TAI Scan Tool: A RAG-Based Tool With Minimalistic Input for Trustworthy AI Self-Assessment
Davvetas, Athanasios, Ziouvelou, Xenia, Dami, Ypatia, Kaponis, Alexios, Giouvanopoulou, Konstantina, Papademas, Michael
This paper introduces the TAI Scan Tool, a RAG-based TAI self-assessment tool with minimalistic input. The current version of the tool supports the legal TAI assessment, with a particular emphasis on facilitating compliance with the AI Act.
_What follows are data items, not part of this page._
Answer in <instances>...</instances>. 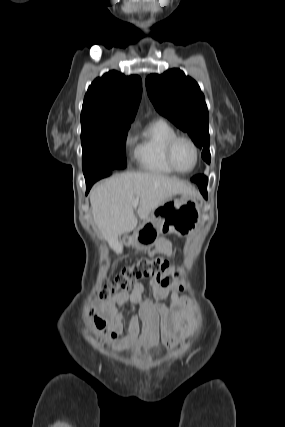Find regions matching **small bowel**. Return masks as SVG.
Masks as SVG:
<instances>
[{
	"instance_id": "small-bowel-1",
	"label": "small bowel",
	"mask_w": 285,
	"mask_h": 427,
	"mask_svg": "<svg viewBox=\"0 0 285 427\" xmlns=\"http://www.w3.org/2000/svg\"><path fill=\"white\" fill-rule=\"evenodd\" d=\"M172 243L166 238H160L157 241L155 253L172 255ZM148 284L153 291V297L156 300L171 298L173 301L171 310L164 308L161 304H156L150 299H142V293ZM187 302L184 295L172 291L169 288L162 287L155 280L147 282L137 281L132 287L130 293H120L115 299L104 303L95 301L94 308L106 321L108 327L114 335L123 331V315L120 307L125 303H131L138 306V316L130 318L129 335L127 336L123 348L133 347L138 352L144 354L149 349L156 346L163 334L171 348L177 344V330L175 327V316ZM142 322V330L139 333L138 323Z\"/></svg>"
}]
</instances>
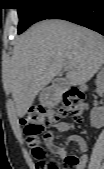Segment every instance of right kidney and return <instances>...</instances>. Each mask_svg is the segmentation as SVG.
I'll return each mask as SVG.
<instances>
[{
    "instance_id": "obj_1",
    "label": "right kidney",
    "mask_w": 104,
    "mask_h": 169,
    "mask_svg": "<svg viewBox=\"0 0 104 169\" xmlns=\"http://www.w3.org/2000/svg\"><path fill=\"white\" fill-rule=\"evenodd\" d=\"M96 85L98 87L104 86V69H102L96 79ZM91 124L96 128H101L104 124V112L101 111L99 108H94L91 111L90 115Z\"/></svg>"
}]
</instances>
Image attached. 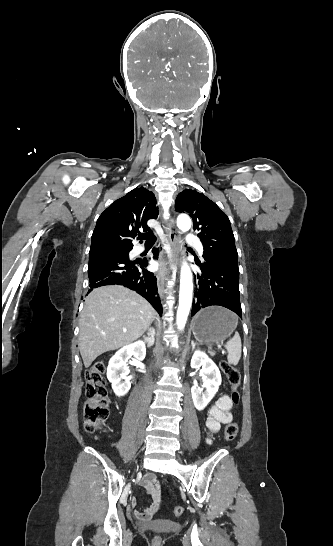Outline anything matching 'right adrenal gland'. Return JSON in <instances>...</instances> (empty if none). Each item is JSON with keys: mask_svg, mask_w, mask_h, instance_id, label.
I'll list each match as a JSON object with an SVG mask.
<instances>
[{"mask_svg": "<svg viewBox=\"0 0 333 546\" xmlns=\"http://www.w3.org/2000/svg\"><path fill=\"white\" fill-rule=\"evenodd\" d=\"M155 335H156V332L154 328H150L148 336L143 335V339L145 343L147 344V347H152L154 345Z\"/></svg>", "mask_w": 333, "mask_h": 546, "instance_id": "2a0ac1e0", "label": "right adrenal gland"}]
</instances>
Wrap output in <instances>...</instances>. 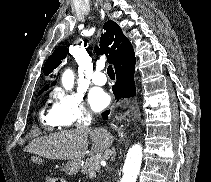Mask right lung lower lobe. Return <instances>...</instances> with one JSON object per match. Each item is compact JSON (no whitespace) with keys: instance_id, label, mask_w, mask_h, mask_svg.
<instances>
[{"instance_id":"right-lung-lower-lobe-1","label":"right lung lower lobe","mask_w":211,"mask_h":182,"mask_svg":"<svg viewBox=\"0 0 211 182\" xmlns=\"http://www.w3.org/2000/svg\"><path fill=\"white\" fill-rule=\"evenodd\" d=\"M135 54L131 43L128 41L124 52L119 57L117 63L115 64L116 72V83L112 87L113 93L117 100L130 98L135 96V82H134V72H135ZM110 110L102 113L103 119H108V114Z\"/></svg>"}]
</instances>
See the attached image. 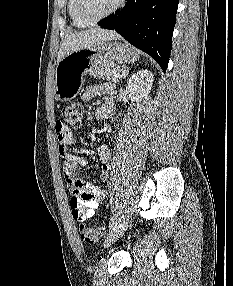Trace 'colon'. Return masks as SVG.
Wrapping results in <instances>:
<instances>
[{
	"label": "colon",
	"instance_id": "obj_1",
	"mask_svg": "<svg viewBox=\"0 0 233 286\" xmlns=\"http://www.w3.org/2000/svg\"><path fill=\"white\" fill-rule=\"evenodd\" d=\"M83 116L84 109L83 106L79 103L68 105L62 110V117L64 121L73 128H79L81 126ZM73 203L77 204L76 198L73 199ZM79 228L82 239L89 244L95 243L103 235V229L101 228L88 227L83 223L80 224Z\"/></svg>",
	"mask_w": 233,
	"mask_h": 286
}]
</instances>
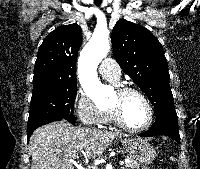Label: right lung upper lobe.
Returning <instances> with one entry per match:
<instances>
[{
  "instance_id": "obj_1",
  "label": "right lung upper lobe",
  "mask_w": 200,
  "mask_h": 169,
  "mask_svg": "<svg viewBox=\"0 0 200 169\" xmlns=\"http://www.w3.org/2000/svg\"><path fill=\"white\" fill-rule=\"evenodd\" d=\"M81 42L82 30L76 23L49 33L38 50L33 89L77 82L76 59Z\"/></svg>"
}]
</instances>
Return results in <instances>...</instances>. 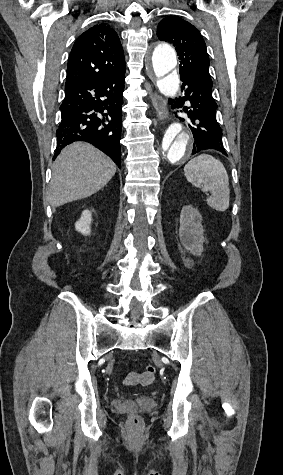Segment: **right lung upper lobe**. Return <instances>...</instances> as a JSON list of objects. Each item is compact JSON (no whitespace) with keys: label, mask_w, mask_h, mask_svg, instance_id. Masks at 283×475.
Segmentation results:
<instances>
[{"label":"right lung upper lobe","mask_w":283,"mask_h":475,"mask_svg":"<svg viewBox=\"0 0 283 475\" xmlns=\"http://www.w3.org/2000/svg\"><path fill=\"white\" fill-rule=\"evenodd\" d=\"M125 73V59L117 33L97 24L75 41L68 59L66 85L101 81Z\"/></svg>","instance_id":"right-lung-upper-lobe-1"}]
</instances>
It involves a two-step approach with a pre-screening and an assessment phase. The assessment output of the system includes insight regarding the risk-level of the AI system according to the AI Act, while at the same time retrieving relevant articles to aid with compliance and notify on their obligations. Our qualitative evaluation using use-case scenarios yields promising results, correctly predicting risk levels while retrieving relevant articles across three distinct semantic groups. Furthermore, interpretation of results shows that the tool's reasoning relies on comparison with the setting of high-risk systems, a behaviour attributed to their deployment requiring careful consideration, and therefore frequently presented within the AI Act.